Here’s just a tiny sample of the registered trademarks that are laudatory claims:

  • The Toughest Name in Tools®
  • The Toughest Tournament in the Universe®
  • The World’s Toughest Cigarette Machine®
  • The Toughest Sport on Wool ®
  • The Strongest Name in Rope®
  • The Greatest Show on Earth®
  • Fastest Oil Change on the Planet®
  • The World’s Smallest Exercise Machine®

Why does the Trademark Office allow these? Isn’t it misleading consumers?

First, as I said in my last blog, it’s not the Trademark Office’s job. Vetting the truth of advertising is the job of the Federal Trade Commission.

Second, consumers don’t take these kinds of statements as factual. It’s the kind of harmless “puffery” we expect in advertising.
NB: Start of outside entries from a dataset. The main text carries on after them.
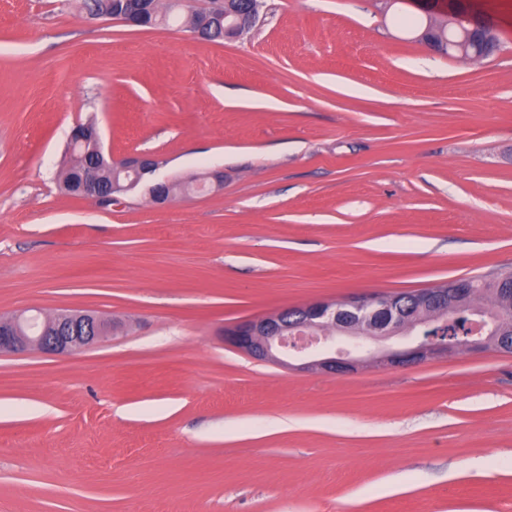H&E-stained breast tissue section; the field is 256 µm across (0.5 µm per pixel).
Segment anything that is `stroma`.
I'll list each match as a JSON object with an SVG mask.
<instances>
[{"label": "stroma", "mask_w": 512, "mask_h": 512, "mask_svg": "<svg viewBox=\"0 0 512 512\" xmlns=\"http://www.w3.org/2000/svg\"><path fill=\"white\" fill-rule=\"evenodd\" d=\"M206 41L80 0H0V317L120 321L0 356V512H512V354L326 376L251 359L241 321L512 269V0L499 51L418 38L434 0H262ZM148 152L170 199L60 182L72 128Z\"/></svg>", "instance_id": "obj_1"}]
</instances>
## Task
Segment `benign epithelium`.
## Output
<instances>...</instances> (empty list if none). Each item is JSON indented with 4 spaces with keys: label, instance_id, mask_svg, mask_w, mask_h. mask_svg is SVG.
I'll list each match as a JSON object with an SVG mask.
<instances>
[{
    "label": "benign epithelium",
    "instance_id": "7a95c632",
    "mask_svg": "<svg viewBox=\"0 0 512 512\" xmlns=\"http://www.w3.org/2000/svg\"><path fill=\"white\" fill-rule=\"evenodd\" d=\"M260 3L251 2L249 13L224 27V34L231 38L238 28L253 26L259 21ZM480 16L473 15L470 27L460 31L448 30V51L460 56L481 58L469 53L471 45L478 42L475 34ZM71 139L94 146L100 156H105L98 128L86 129L78 125ZM116 169L124 174L126 185L115 184L103 192L96 183L80 180L82 196L95 198L103 208L120 206L128 192L143 184L160 168L155 155L142 153L114 160ZM422 296L432 305L456 306L460 303L461 289L447 294L435 288L421 289ZM298 314L303 320L288 325V316ZM395 309L385 296L368 295L351 298L339 303L315 302L268 316L246 320L225 329V340L251 357L281 364L283 358L301 360L298 368L331 375H345L360 366L374 363L385 367H399L448 354V345L434 341L425 332H419L402 347L386 352H374V341L387 340L405 331L393 324ZM112 330L111 322L89 313H58L52 317L23 313L8 319L0 318V353L35 348L44 354L61 355L77 353L102 341Z\"/></svg>",
    "mask_w": 512,
    "mask_h": 512
}]
</instances>
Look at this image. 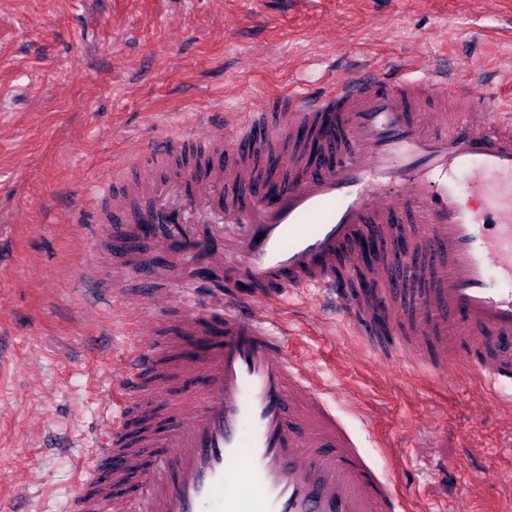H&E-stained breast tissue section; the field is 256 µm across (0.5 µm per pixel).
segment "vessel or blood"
Instances as JSON below:
<instances>
[{
	"label": "vessel or blood",
	"instance_id": "1",
	"mask_svg": "<svg viewBox=\"0 0 512 512\" xmlns=\"http://www.w3.org/2000/svg\"><path fill=\"white\" fill-rule=\"evenodd\" d=\"M413 68L256 97L224 137L150 150L113 190L106 239L123 260L111 278L95 262L82 276L108 290L137 271L146 293L113 301L146 312L151 337L112 357L95 462L77 460L66 512H407L269 307L313 289L368 335H399L392 260L406 241L426 257L414 274L432 347H394L393 362L450 356L459 380L512 383V105L485 111L468 82ZM368 236L387 243L375 322L340 270ZM203 258L223 267V295L185 305L198 282L172 295L171 269Z\"/></svg>",
	"mask_w": 512,
	"mask_h": 512
}]
</instances>
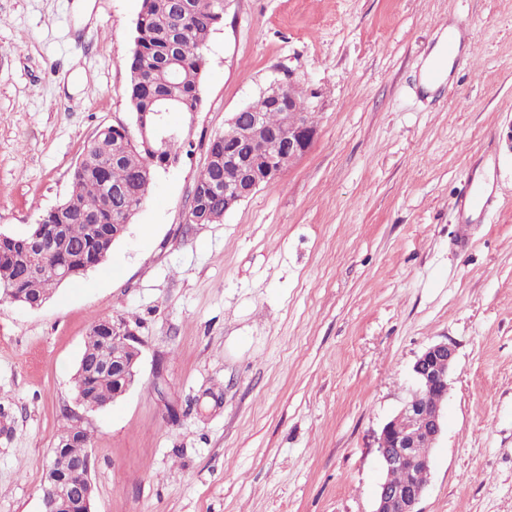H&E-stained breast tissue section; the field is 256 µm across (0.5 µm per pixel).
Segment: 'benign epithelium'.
I'll return each instance as SVG.
<instances>
[{
    "label": "benign epithelium",
    "mask_w": 512,
    "mask_h": 512,
    "mask_svg": "<svg viewBox=\"0 0 512 512\" xmlns=\"http://www.w3.org/2000/svg\"><path fill=\"white\" fill-rule=\"evenodd\" d=\"M302 108L288 100V110L277 135L282 138L288 157L295 160L310 149L316 127L298 120L295 113ZM167 128L160 112H143L132 126L125 127L124 142H138L154 153L162 150L160 143L167 139ZM243 135L255 145L256 158H245L230 146L224 150V211L228 212L252 196L261 186L274 182L282 172L281 163L272 157L261 156L262 141L271 135L263 114L252 113ZM139 355L130 360L112 362V376L118 381L116 397L129 390L136 376ZM455 346L446 341L426 347L412 366L414 387L409 398L397 413L387 421L375 437L382 470L373 512H420L418 504L426 483L406 481L394 484L391 475L398 471L429 472L431 459L415 453L421 440L434 445L444 427L443 407L448 396L450 375L455 366ZM83 468L68 475L49 464L43 480V512H92L94 485L90 477L91 451L80 448ZM82 487L80 495L69 493L70 485Z\"/></svg>",
    "instance_id": "7a95c632"
}]
</instances>
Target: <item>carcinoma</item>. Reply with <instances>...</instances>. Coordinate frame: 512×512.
I'll list each match as a JSON object with an SVG mask.
<instances>
[{"label": "carcinoma", "instance_id": "obj_1", "mask_svg": "<svg viewBox=\"0 0 512 512\" xmlns=\"http://www.w3.org/2000/svg\"><path fill=\"white\" fill-rule=\"evenodd\" d=\"M224 20L220 0H140L133 48L127 59L128 99L131 112H152L160 98L175 90V111L195 112L201 102L204 72L202 48L211 32ZM265 113L273 128L281 126V110L266 96L241 111ZM117 130H107L87 146L81 166L73 169L68 198L56 211L49 210L21 236L0 242V297L23 305L44 302L51 287L61 284L58 272L73 282L100 266L112 251V225L123 214L141 207L150 188L145 173L152 161L144 148L118 152ZM211 163L200 174L194 198L195 216L204 224L224 218V135L208 143ZM112 185V198L105 185ZM112 340L91 329L74 382L84 400L97 407L114 401Z\"/></svg>", "mask_w": 512, "mask_h": 512}]
</instances>
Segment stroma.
Instances as JSON below:
<instances>
[{
	"label": "stroma",
	"mask_w": 512,
	"mask_h": 512,
	"mask_svg": "<svg viewBox=\"0 0 512 512\" xmlns=\"http://www.w3.org/2000/svg\"><path fill=\"white\" fill-rule=\"evenodd\" d=\"M140 0H0V232L61 203L128 124ZM472 52L435 92L448 26ZM186 142L108 259L31 309L0 299V512H41L91 325L139 373L90 412L95 512H372L373 436L416 356L456 347L421 512H512V0H226ZM293 75L309 152L215 224L187 213L207 143ZM489 171L492 208L457 206Z\"/></svg>",
	"instance_id": "stroma-1"
}]
</instances>
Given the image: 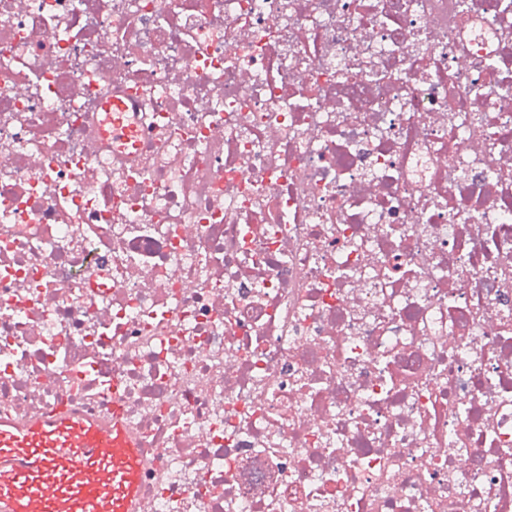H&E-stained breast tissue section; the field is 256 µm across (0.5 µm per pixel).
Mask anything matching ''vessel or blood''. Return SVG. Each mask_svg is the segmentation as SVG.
Listing matches in <instances>:
<instances>
[{"label": "vessel or blood", "mask_w": 512, "mask_h": 512, "mask_svg": "<svg viewBox=\"0 0 512 512\" xmlns=\"http://www.w3.org/2000/svg\"><path fill=\"white\" fill-rule=\"evenodd\" d=\"M143 465L116 417L0 418V512H138Z\"/></svg>", "instance_id": "vessel-or-blood-1"}]
</instances>
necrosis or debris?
Instances as JSON below:
<instances>
[{
  "instance_id": "obj_1",
  "label": "necrosis or debris",
  "mask_w": 512,
  "mask_h": 512,
  "mask_svg": "<svg viewBox=\"0 0 512 512\" xmlns=\"http://www.w3.org/2000/svg\"><path fill=\"white\" fill-rule=\"evenodd\" d=\"M62 405L162 512H512V0H0V415Z\"/></svg>"
}]
</instances>
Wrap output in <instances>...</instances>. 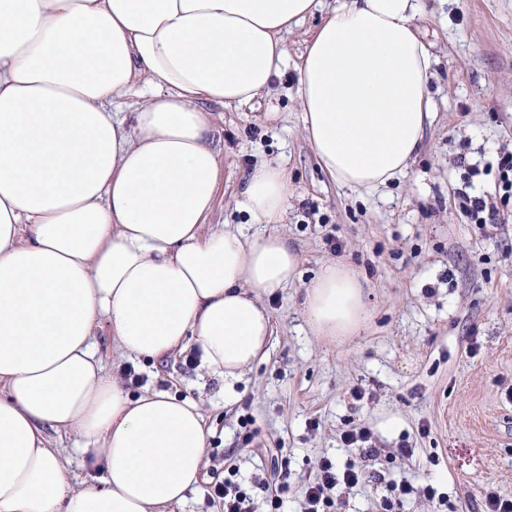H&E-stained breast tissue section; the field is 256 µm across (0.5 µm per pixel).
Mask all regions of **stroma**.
<instances>
[{
  "label": "stroma",
  "mask_w": 512,
  "mask_h": 512,
  "mask_svg": "<svg viewBox=\"0 0 512 512\" xmlns=\"http://www.w3.org/2000/svg\"><path fill=\"white\" fill-rule=\"evenodd\" d=\"M335 5L323 0L284 34L287 56L269 93L210 107L224 179L208 227L249 237L275 231L302 256L297 281L264 299L275 329L266 356L227 385L182 356L127 363L109 325L96 333L107 373L130 364L139 374L126 385L130 395L148 388L192 399L213 429L181 512H223L212 487L231 467L243 483L278 488L276 450L291 474L290 512L325 456L365 472L362 485L343 491L341 512H373L386 486L403 479L438 493L408 497L404 512H481L488 492L512 498V197L499 186V160L512 152V0H421L416 24L435 59L434 118L409 170L372 191L332 181L303 130L296 66ZM266 160L287 169L292 190L275 226L238 205L249 173ZM469 182L498 211L490 232L461 207ZM329 261L356 268L368 292L358 336L336 343L314 336L302 309L305 287ZM247 416L253 423L241 428ZM363 426L371 449L345 446L341 434ZM405 442L413 458L397 456ZM56 445L75 485L104 476L74 436Z\"/></svg>",
  "instance_id": "35a3bbf8"
}]
</instances>
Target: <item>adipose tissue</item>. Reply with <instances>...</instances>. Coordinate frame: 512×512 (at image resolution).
<instances>
[{
  "mask_svg": "<svg viewBox=\"0 0 512 512\" xmlns=\"http://www.w3.org/2000/svg\"><path fill=\"white\" fill-rule=\"evenodd\" d=\"M318 0H0V512H174L198 482L210 431L197 402L130 397L95 347L126 359L191 347L239 379L273 332L264 295L293 284L278 233L206 221L224 175L205 108L267 91L282 35ZM420 0H341L297 66L304 133L351 189L404 175L433 113ZM134 112L113 102L134 87ZM287 169L264 162L239 205L284 223ZM364 282L327 262L304 293L310 330L356 335ZM101 457L73 486L51 434Z\"/></svg>",
  "mask_w": 512,
  "mask_h": 512,
  "instance_id": "adipose-tissue-1",
  "label": "adipose tissue"
}]
</instances>
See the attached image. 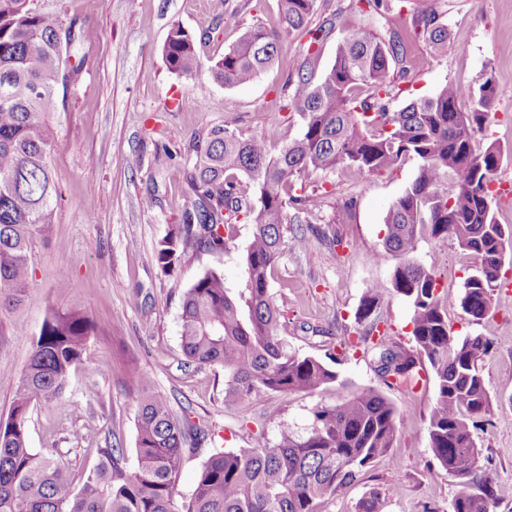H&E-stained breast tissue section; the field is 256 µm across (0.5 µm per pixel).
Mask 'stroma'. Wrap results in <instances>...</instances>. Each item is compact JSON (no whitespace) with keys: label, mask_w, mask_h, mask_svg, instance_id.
<instances>
[{"label":"stroma","mask_w":512,"mask_h":512,"mask_svg":"<svg viewBox=\"0 0 512 512\" xmlns=\"http://www.w3.org/2000/svg\"><path fill=\"white\" fill-rule=\"evenodd\" d=\"M278 0H33L47 16L79 17L98 36L84 48L85 64L69 86L64 111L53 122L57 136L51 166L59 188L57 213L32 253V286L19 309L0 314V417L7 416L18 378L46 315L71 305L84 307L99 333L90 339L83 362L72 373L64 398L68 410L46 404L30 412L31 448L54 444L67 453L76 479L96 464L98 448H123L135 464V420L139 381L166 395L175 412H187L203 433L185 459L178 482L190 497L201 465L219 449L252 447L258 435L277 441L281 429L304 431L316 406L334 402L335 388L312 394H265L249 408L225 402L224 370L187 365L180 347L181 298L201 273L212 269L230 291L243 287V255L251 227L238 225L224 249L191 248L172 274L155 259L158 242L178 224L187 203L183 172L190 166V141L217 126L245 136L282 143L286 125L298 116L281 112L269 121L277 93L288 75L287 58L303 42L289 37L283 64L254 83L227 89L207 72L181 77L169 72L162 48L172 25L198 39L201 60L223 53L256 22L277 18ZM436 5L448 27V48L433 57L413 32L415 12ZM380 29L397 27L407 41L413 67L390 94L396 112L410 100L434 95L452 82L477 87L493 76L498 89L495 115L482 144L510 155L495 177L512 181V0H407L391 20L374 15ZM203 89V111L176 109L175 99ZM140 156L132 168L129 158ZM419 162L407 159L393 173L364 181L354 171L321 173L313 184L324 194L301 225L307 252L286 251L272 271L270 289L285 321L284 337L301 353L325 356L337 336L362 339L355 319L368 288L389 284L396 259L382 254L389 206L414 179ZM353 208H346L348 198ZM418 260L431 269L448 310V325L459 336L481 335L498 348L484 367L493 396L491 414L474 434L480 463L498 475L492 512H512V291L498 289L494 312L473 322L460 305L470 261L454 241L423 242ZM65 270L59 280L55 270ZM389 342L412 347V310L400 295L388 294L380 309ZM401 419L391 453L397 465L381 461L358 481L319 507L320 512H356L369 489L381 494L382 512H449L457 491L454 479L429 449L427 419L435 384L388 390Z\"/></svg>","instance_id":"obj_1"}]
</instances>
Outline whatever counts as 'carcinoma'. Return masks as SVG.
Instances as JSON below:
<instances>
[{
  "instance_id": "carcinoma-1",
  "label": "carcinoma",
  "mask_w": 512,
  "mask_h": 512,
  "mask_svg": "<svg viewBox=\"0 0 512 512\" xmlns=\"http://www.w3.org/2000/svg\"><path fill=\"white\" fill-rule=\"evenodd\" d=\"M275 24L245 29L224 53L203 65L195 42L180 25L163 46L167 69L192 76L207 69L226 88L257 80L279 61L282 42L299 32L307 47L288 70L280 108L296 113L299 128L285 132L276 149L265 138L245 137L224 126L190 145L185 172L188 203L181 221L156 247L157 264L171 273L185 249L224 246V233L251 224L245 284L232 294L223 275L205 270L181 303V351L186 364L224 368V400L248 404L261 393H314L343 388L327 359L304 355L282 335L283 315L270 288L271 272L292 248L305 251L303 234L290 225L309 223L313 199L297 194L318 173L347 168L366 178L383 176L406 159L420 161L416 177L389 207L383 251L397 257L391 287L367 289L355 317L365 336L377 331L375 311L395 292L412 309L413 350L379 339L371 353L383 388H413L426 370L436 400L427 431L437 463L455 478L450 512H490L497 473L478 465L481 449L472 428L490 414L492 397L483 375L493 340L457 336L436 292V276L416 256L422 241L452 240L474 260L460 304L473 321L484 319L512 257V226L497 222L490 190L503 162L500 147L482 145L477 134L491 119L497 85L488 77L468 92L453 83L434 95L388 109L391 88L409 74L406 46L390 27L380 34L366 22L386 0H357L340 30L331 64L320 69L318 47L336 21L313 22L316 0H278ZM427 50L440 56L448 27L432 5L414 17ZM93 30L76 18L54 21L30 0H0V313L21 306L31 288L33 240L54 223L58 191L48 158L56 132L52 115L63 106L59 91L77 81L81 50ZM246 178L253 188H239ZM95 323L72 306L51 311L33 341L11 409L0 417V512H318V506L353 484L359 473L386 458L400 420L383 388L337 395L312 411L306 431L290 427L271 444L220 451L203 463L189 501L179 502L178 476L193 451V426L176 415L167 396L140 384L136 416V465L124 451L98 449L99 463L81 486L55 446L29 447L34 404L64 403L71 370L81 363ZM358 512H381L380 493L366 492Z\"/></svg>"
}]
</instances>
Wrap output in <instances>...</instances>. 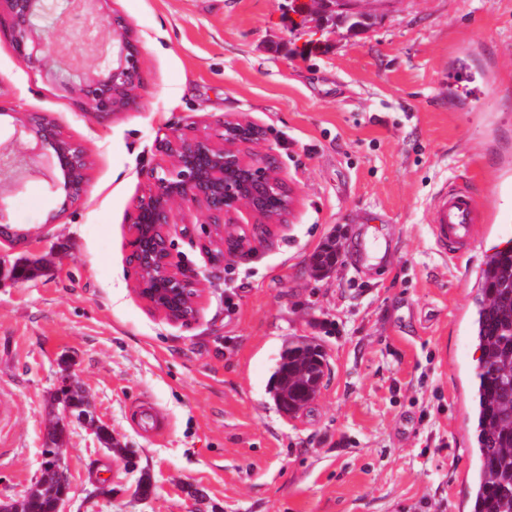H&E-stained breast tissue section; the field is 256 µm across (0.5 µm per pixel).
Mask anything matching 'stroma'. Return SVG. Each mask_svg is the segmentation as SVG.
I'll return each mask as SVG.
<instances>
[{
    "label": "stroma",
    "mask_w": 512,
    "mask_h": 512,
    "mask_svg": "<svg viewBox=\"0 0 512 512\" xmlns=\"http://www.w3.org/2000/svg\"><path fill=\"white\" fill-rule=\"evenodd\" d=\"M112 0L145 64L137 106L99 122L50 75L30 76L0 38V101L43 112L90 160L84 199L65 205L41 174L0 183V501L41 475L64 382L86 390L111 445L71 423L60 459L69 512H469L475 459L469 402L476 347L469 317L480 266L445 256L429 206L450 184L501 206L485 114L512 127V0H355L362 27L315 0ZM494 58L497 79L468 111L448 110V50ZM239 116L297 193L272 244L211 265L178 249L203 281L191 326L151 313L127 262L133 201L170 133H204ZM56 223H48L51 213ZM390 240L384 272L356 269L354 233ZM336 239L323 277L312 257ZM41 263L17 279L14 266ZM321 344L316 399L283 414L269 393L282 346ZM163 418L138 429L142 403ZM130 451L135 469L122 456ZM148 479V495L137 494Z\"/></svg>",
    "instance_id": "35a3bbf8"
}]
</instances>
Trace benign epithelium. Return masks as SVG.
Listing matches in <instances>:
<instances>
[{
	"mask_svg": "<svg viewBox=\"0 0 512 512\" xmlns=\"http://www.w3.org/2000/svg\"><path fill=\"white\" fill-rule=\"evenodd\" d=\"M96 5L86 14L92 28H82L83 44L100 41L102 27L112 35V48L100 47L91 66L64 60L55 36V11L47 0H0V33L10 37L19 63L31 75L50 74L72 94L73 104L98 121L137 105L135 87L144 66L141 46L126 18L112 11V0H67L61 14L81 16L75 7ZM25 137L30 144L21 156L14 149L0 150V177L11 179L15 169L40 164L50 182L62 175L66 201L75 204L86 193L88 161L83 149L63 138L46 114L30 113L16 119L11 141ZM264 132L249 120L226 116L212 133L159 140L165 163L144 173L149 191L137 197L130 215L129 246L136 293L149 310L174 324L195 321L201 297L197 269L174 252L178 235L199 246L213 265L252 253L267 245L275 229L287 219L265 217L271 205L288 204L293 214L296 192L281 174L268 171L262 160L270 155L261 145ZM186 203L195 205L202 219L177 220ZM253 219L252 232L238 231L239 214Z\"/></svg>",
	"mask_w": 512,
	"mask_h": 512,
	"instance_id": "obj_1",
	"label": "benign epithelium"
}]
</instances>
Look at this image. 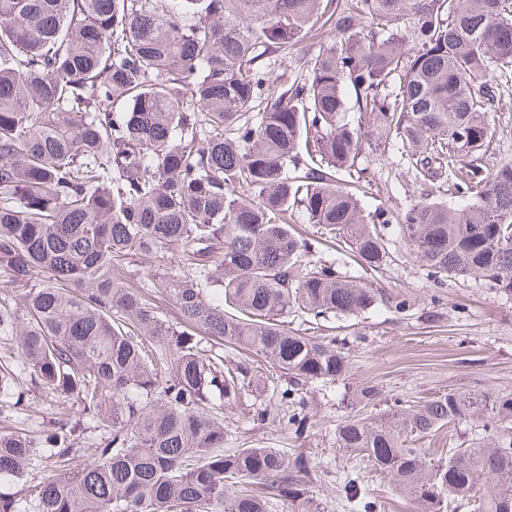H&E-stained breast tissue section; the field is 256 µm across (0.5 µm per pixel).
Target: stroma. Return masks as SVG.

We sense they aren’t meant literally.

Compare those hyperbolic statements to these:

  • #1 Doctor Recommended Brand®
  • #1 Pediatrician Recommended Brand®
  • Stronger than Stainless Steel®

A reasonable person would probably think these have some science, testing, or truth behind them. The coating materials sold by Fused Armor, Inc. better produce something that’s actually stronger than stainless steel in some reasonable comparison, or you’re going to feel like they lied to you.

It does make you wonder then about the application by Kings County Bar to register “Smallest Penis in Brooklyn.” Hmmmmm. Laudatory or true?